Abstract

To analyze the anatomy of the ventricular septal defect (VSD) in heart specimens with interruption of the aortic arch (IAA), in order to confirm the hypothesis of different embryologic mechanisms for the different anatomic types of IAA. We examined 27 hearts from the anatomic collection of the French Reference Center for Complex Congenital Heart Defects with IAA, concordant atrioventricular and ventriculoarterial connections, and 2 distinct great arteries.
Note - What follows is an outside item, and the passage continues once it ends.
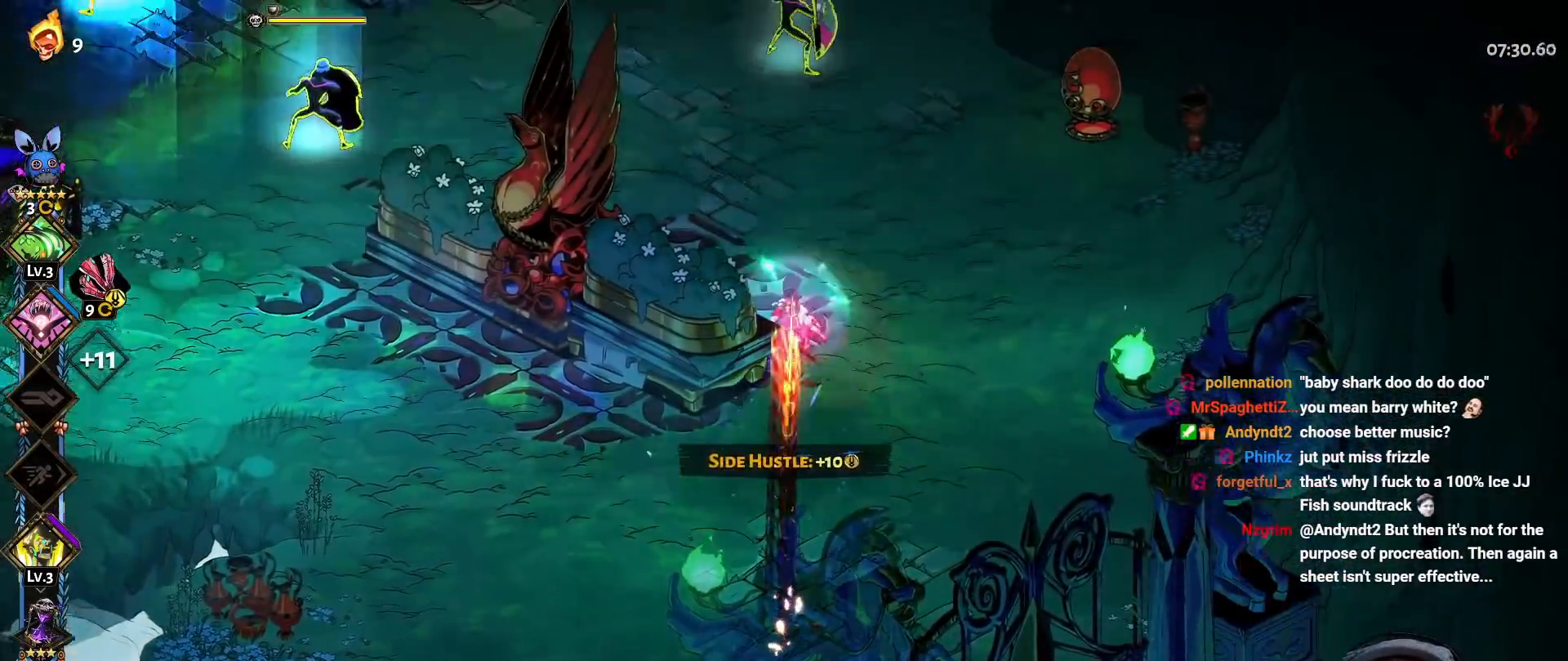
{"dt_ms": 500, "buttons": [], "left_stick": "up-left", "right_stick": "center", "button_events": [[33, "A", "down"], [150, "A", "up"], [200, "Y", "down"], [300, "Y", "up"], [367, "Y", "down"], [483, "Y", "up"]]}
Hearts were classified according to Celoria and Patton: type A, interruption distal to the distal subclavian artery (A), type B, between the distal subclavian and the carotid artery (B), type C, between the 2 carotid arteries (C). We focused on the anatomy of the VSD viewed from the right ventricular side. There were 10 A, 17 B, no C. One A (with aortopulmonary window) and 1 B had no VSD. The VSD was conoventricular, located between the 2 limbs of the septal band (LSB), in 4/9 A and 16/16 B (p=0.005), with posterior deviation of the outlet septum. In A, the VSD was conoventricular in 4 with muscular rims in 2 and fibrous extension of the posterior LSB in 2, muscular in 3, membranous in 2. In B, the VSD had entirely muscular rims in 4, fibrous extension of the posterior LSB in 9, and was juxta-arterial in 3; there was no fibrous continuity between the tricuspid and aortic valve. The VSD in IAA type B is always conoventricular, with posterior deviation of the outlet septum, but without any fibrous tricuspid-aortic continuity. The VSD in IAA type A can be of any type. This reinforces the hypothesis of different pathogenic mechanisms responsible for the 2 types of IAA, and the inclusion of IAA type B in the group of conotruncal defects. The absence of fibrous tricuspid-aortic continuity indicates that the fibrous extension of the posterior LSB in some hearts may be due to the deviation of the outlet septum, due to an excessive rotation of the outflow tract.